Libańskie wojsko ostrzelało protestujących Palestyńczyków
Trzy osoby zginęły, a ok. 50 zostało rannych, gdy libańskie wojsko otworzyło ogień do palestyńskich cywilów, domagających się powrotu do domów w oblężonym przez armię od 20 maja obozie dla uchodźców Nahr el-Barid, w północnym Libanie.
29.06.2007 | aktual.: 29.06.2007 17:10
Tłum Palestyńczyków, w tym kobiety i dzieci, próbował przedrzeć się przez posterunek wojskowy i wejść na teren obozu. Żołnierze oddali kilka strzałów w powietrze. Zgromadzeni jednak nie rozpierzchli się, lecz zaatakowali żołnierzy kijami i kamieniami. Wojsko odpowiedziało ogniem z broni maszynowej. Informacje o ofiarach podali przedstawiciele miejscowej służby zdrowia i świadkowie.
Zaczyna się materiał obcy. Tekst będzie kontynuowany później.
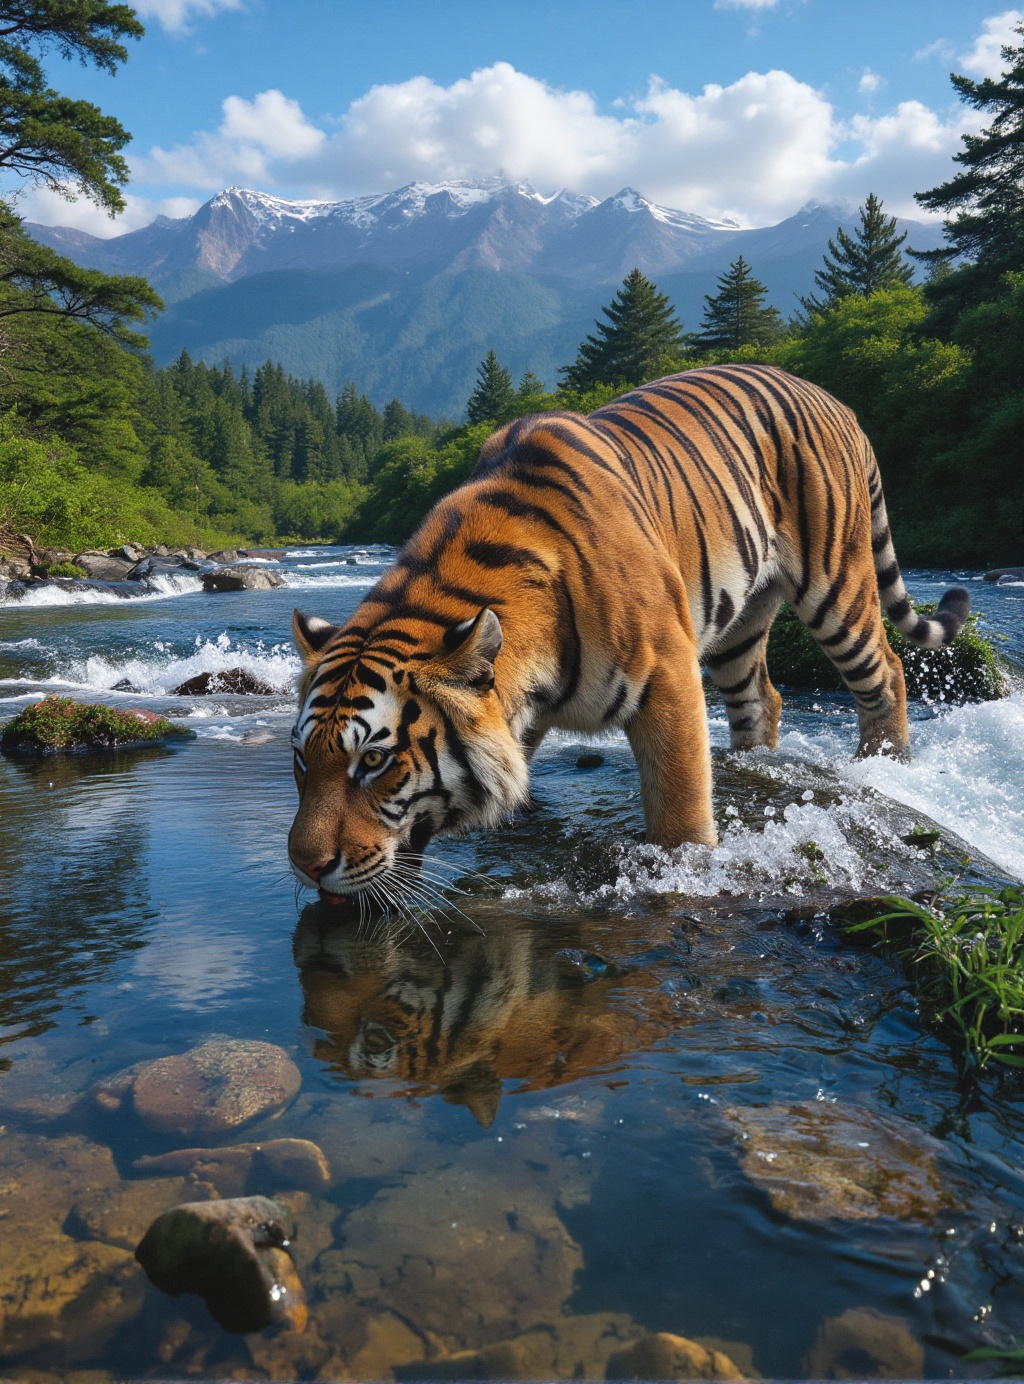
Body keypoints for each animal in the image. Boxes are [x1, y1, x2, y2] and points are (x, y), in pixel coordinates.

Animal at [288, 363, 968, 904]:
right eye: (302, 759)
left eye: (375, 761)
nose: (305, 865)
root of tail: (834, 400)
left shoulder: (668, 674)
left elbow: (680, 803)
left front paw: (689, 871)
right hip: (740, 629)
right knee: (764, 698)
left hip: (837, 584)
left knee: (887, 673)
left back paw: (884, 767)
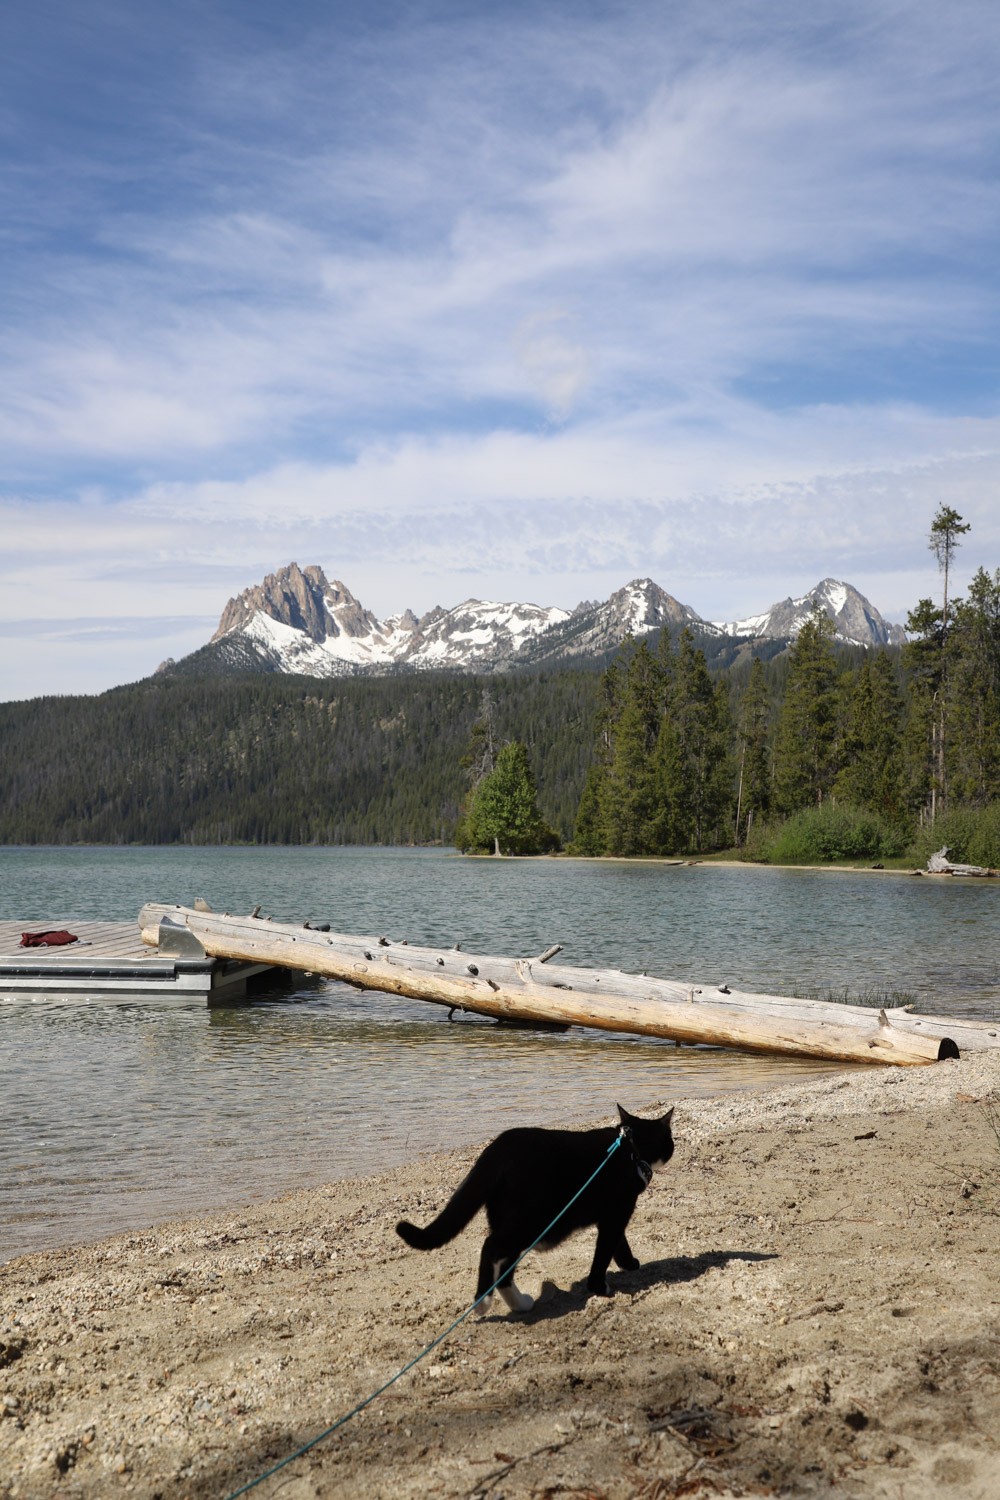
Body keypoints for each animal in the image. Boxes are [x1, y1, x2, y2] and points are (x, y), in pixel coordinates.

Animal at [395, 1104, 671, 1314]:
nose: (672, 1146)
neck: (630, 1147)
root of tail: (497, 1149)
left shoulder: (610, 1215)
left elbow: (618, 1242)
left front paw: (627, 1264)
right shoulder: (617, 1211)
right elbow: (606, 1249)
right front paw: (600, 1286)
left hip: (510, 1219)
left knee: (504, 1266)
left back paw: (521, 1305)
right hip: (531, 1220)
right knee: (490, 1247)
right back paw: (482, 1302)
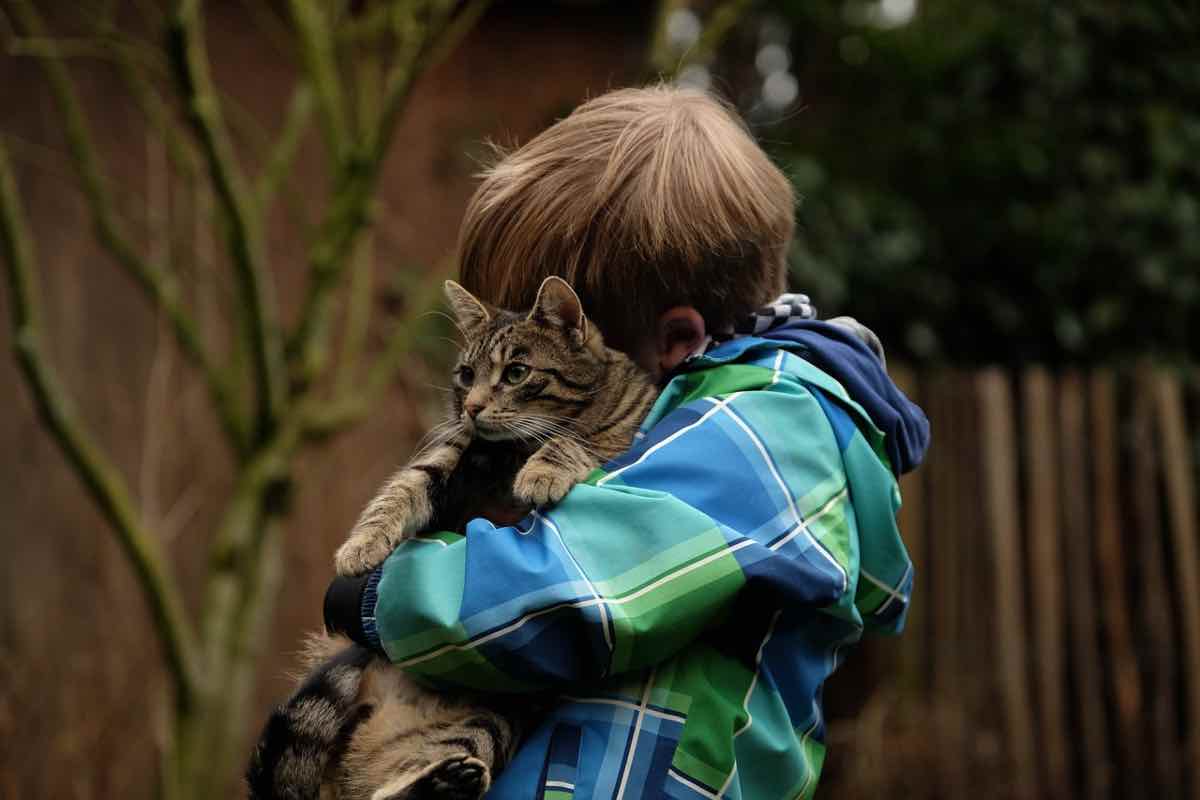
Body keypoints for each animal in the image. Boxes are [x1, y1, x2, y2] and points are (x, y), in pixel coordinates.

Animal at [246, 277, 657, 800]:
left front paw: (542, 470)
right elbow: (401, 489)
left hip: (489, 720)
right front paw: (361, 545)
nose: (472, 406)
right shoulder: (451, 451)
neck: (510, 452)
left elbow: (574, 441)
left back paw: (447, 780)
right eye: (465, 374)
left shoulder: (616, 438)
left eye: (516, 372)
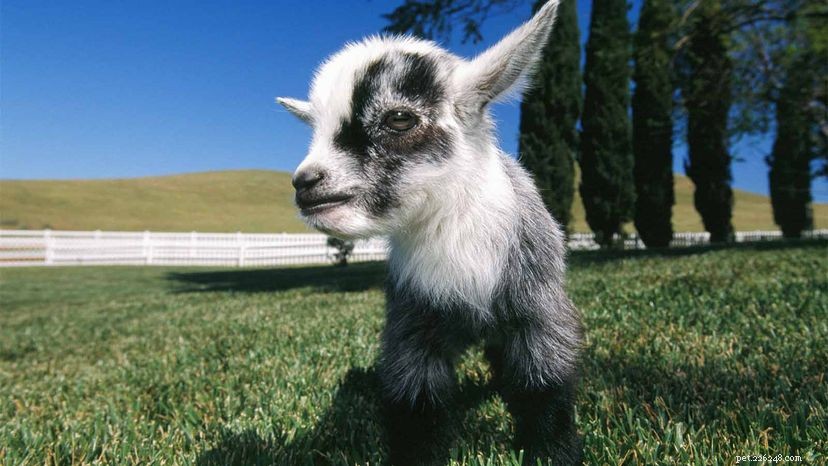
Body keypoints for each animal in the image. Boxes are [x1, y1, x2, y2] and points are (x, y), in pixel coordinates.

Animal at [278, 1, 583, 464]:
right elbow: (416, 404)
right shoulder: (412, 326)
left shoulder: (538, 313)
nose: (305, 183)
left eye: (399, 118)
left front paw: (552, 451)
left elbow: (543, 386)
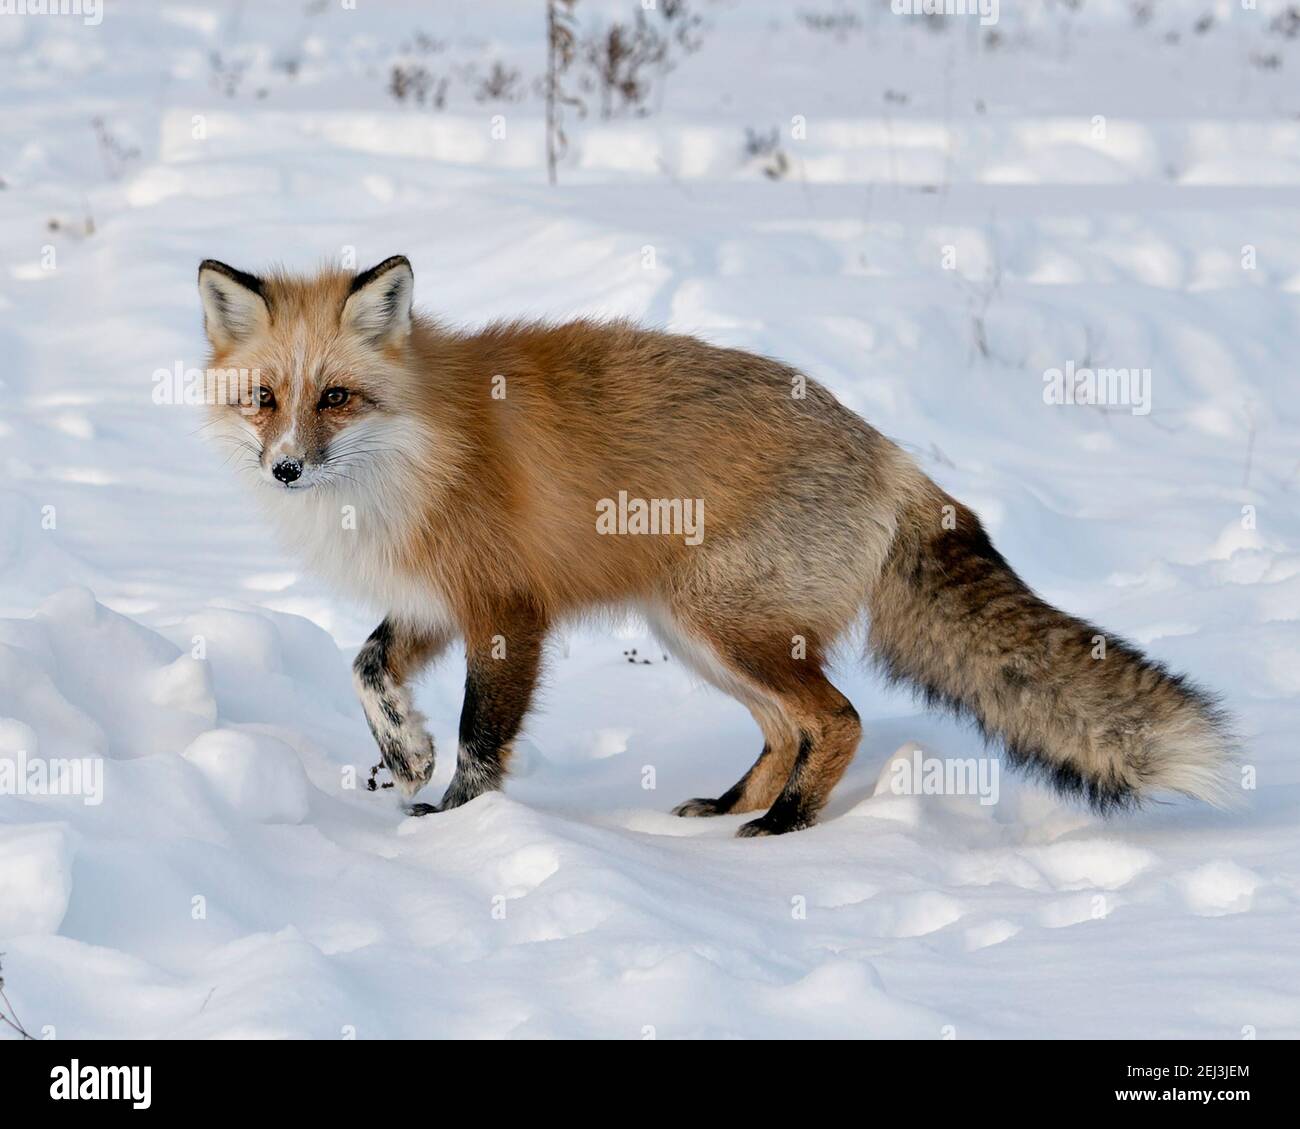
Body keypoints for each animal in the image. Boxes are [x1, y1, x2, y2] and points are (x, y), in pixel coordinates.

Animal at [197, 257, 1232, 837]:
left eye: (336, 397)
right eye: (266, 399)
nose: (285, 469)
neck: (415, 454)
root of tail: (893, 454)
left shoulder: (506, 613)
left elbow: (482, 743)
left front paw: (454, 822)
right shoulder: (428, 602)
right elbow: (366, 667)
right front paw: (404, 753)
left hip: (724, 626)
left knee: (839, 719)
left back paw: (784, 826)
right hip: (699, 636)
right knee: (787, 729)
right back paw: (732, 806)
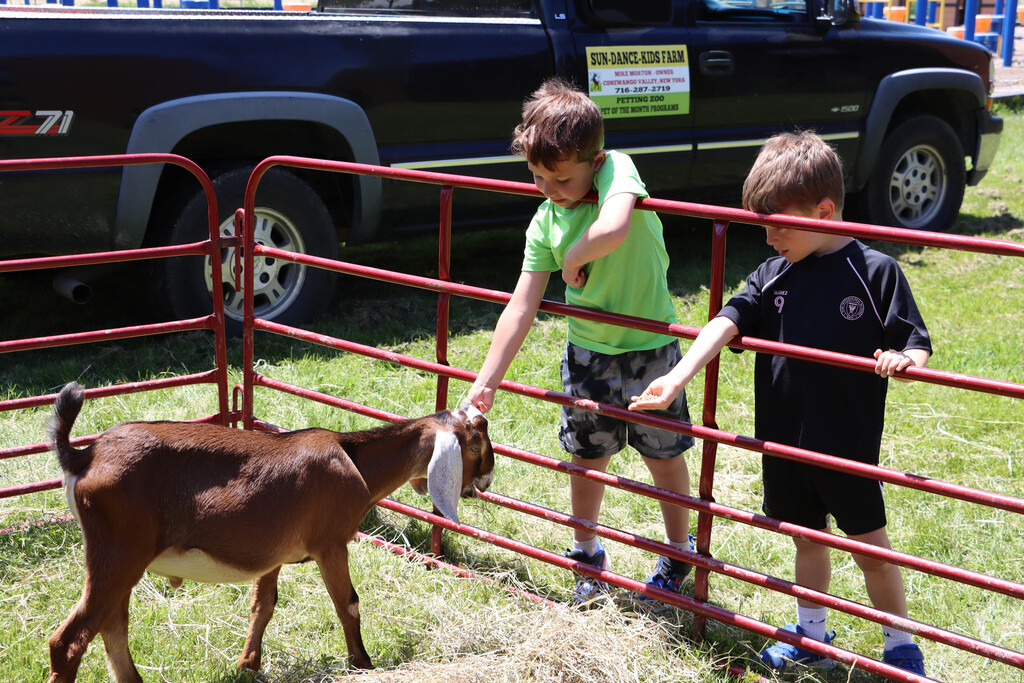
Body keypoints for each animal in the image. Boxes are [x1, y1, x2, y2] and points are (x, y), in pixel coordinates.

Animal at [45, 381, 494, 682]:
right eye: (475, 446)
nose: (487, 481)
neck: (355, 464)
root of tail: (85, 456)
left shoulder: (272, 554)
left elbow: (263, 605)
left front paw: (248, 665)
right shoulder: (331, 542)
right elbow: (347, 603)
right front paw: (363, 664)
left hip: (118, 560)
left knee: (111, 628)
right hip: (118, 553)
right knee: (68, 641)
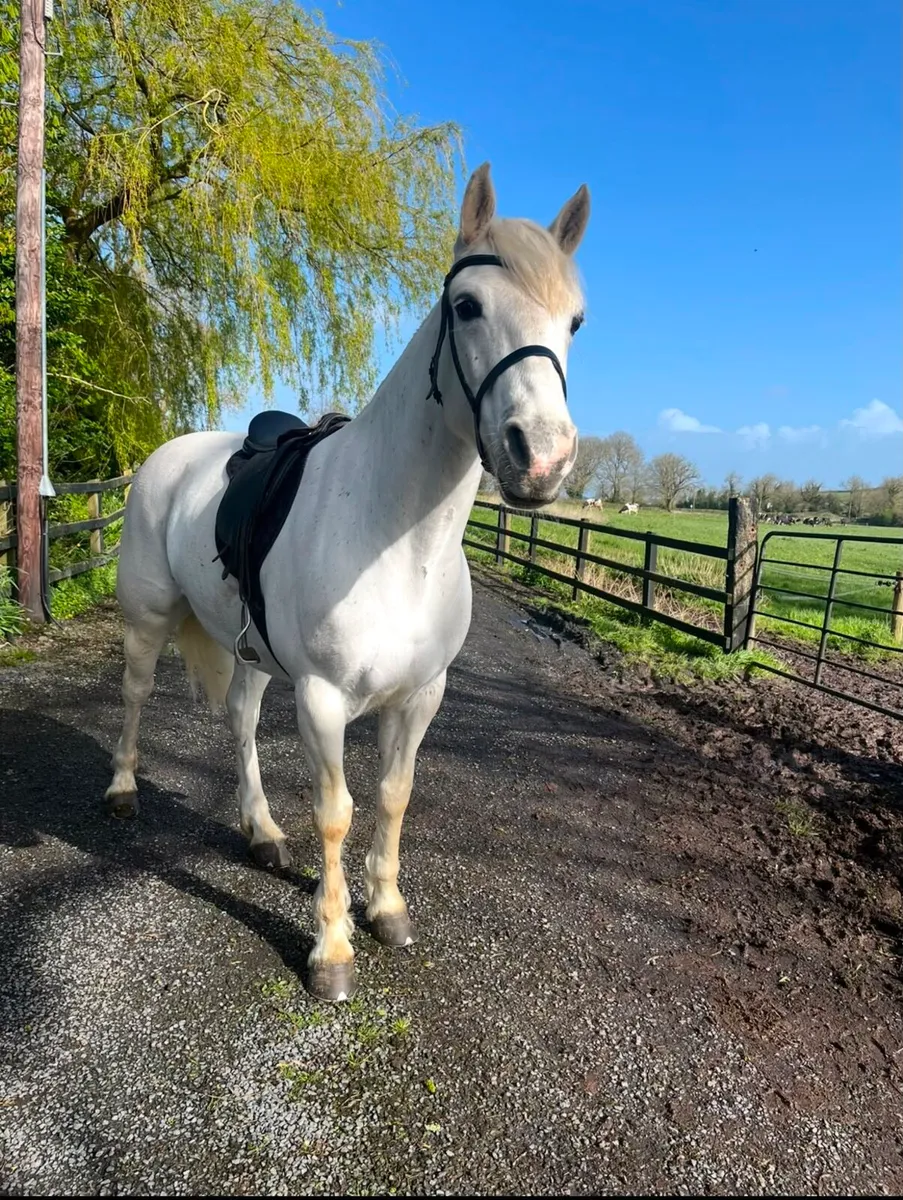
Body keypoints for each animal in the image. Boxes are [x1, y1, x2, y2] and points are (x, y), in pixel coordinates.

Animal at [105, 163, 590, 1002]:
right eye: (466, 306)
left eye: (576, 322)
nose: (542, 458)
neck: (397, 542)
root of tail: (168, 455)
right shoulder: (323, 700)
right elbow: (336, 810)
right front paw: (331, 950)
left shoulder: (420, 696)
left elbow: (394, 795)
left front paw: (386, 908)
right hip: (149, 620)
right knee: (135, 697)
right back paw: (124, 791)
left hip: (253, 653)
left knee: (239, 721)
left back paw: (262, 832)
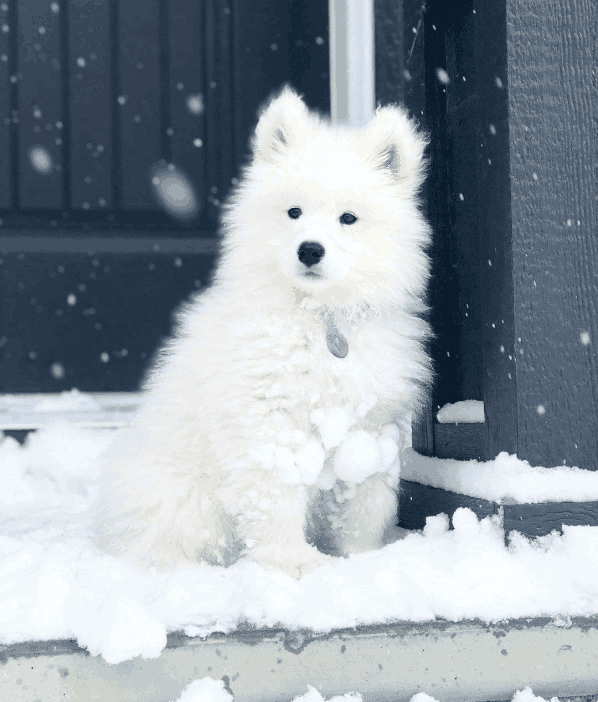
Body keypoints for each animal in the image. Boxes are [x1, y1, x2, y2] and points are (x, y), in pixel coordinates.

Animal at [99, 86, 436, 576]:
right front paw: (294, 562)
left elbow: (365, 503)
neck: (320, 319)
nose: (310, 250)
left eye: (348, 218)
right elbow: (275, 496)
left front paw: (362, 559)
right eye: (293, 212)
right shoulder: (267, 421)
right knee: (159, 543)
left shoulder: (371, 426)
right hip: (182, 494)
Jak tłumaczy agencja Reutera, Palestyńczycy byli sfrustrowani czasem, jaki musieli spędzić w innym, sąsiednim i przeludnionym obozie dla uchodźców w Beddawi, do którego musieli się przenieść.
W Nahr el-Barid od sześciu tygodni trwają ostre walki z okopanymi w obozie palestyńskimi ekstremistami z ugrupowania Fatah al-Islam. W piątek palestyńscy snajperzy zabili dwóch Libańczyków.
Według ostatnich danych walki o obóz pochłonęły życie ponad 140 ludzi, w tym 81 żołnierzy wojsk rządowych i co najmniej 50 islamistów. Ponad 150 osób zostało poważnie rannych.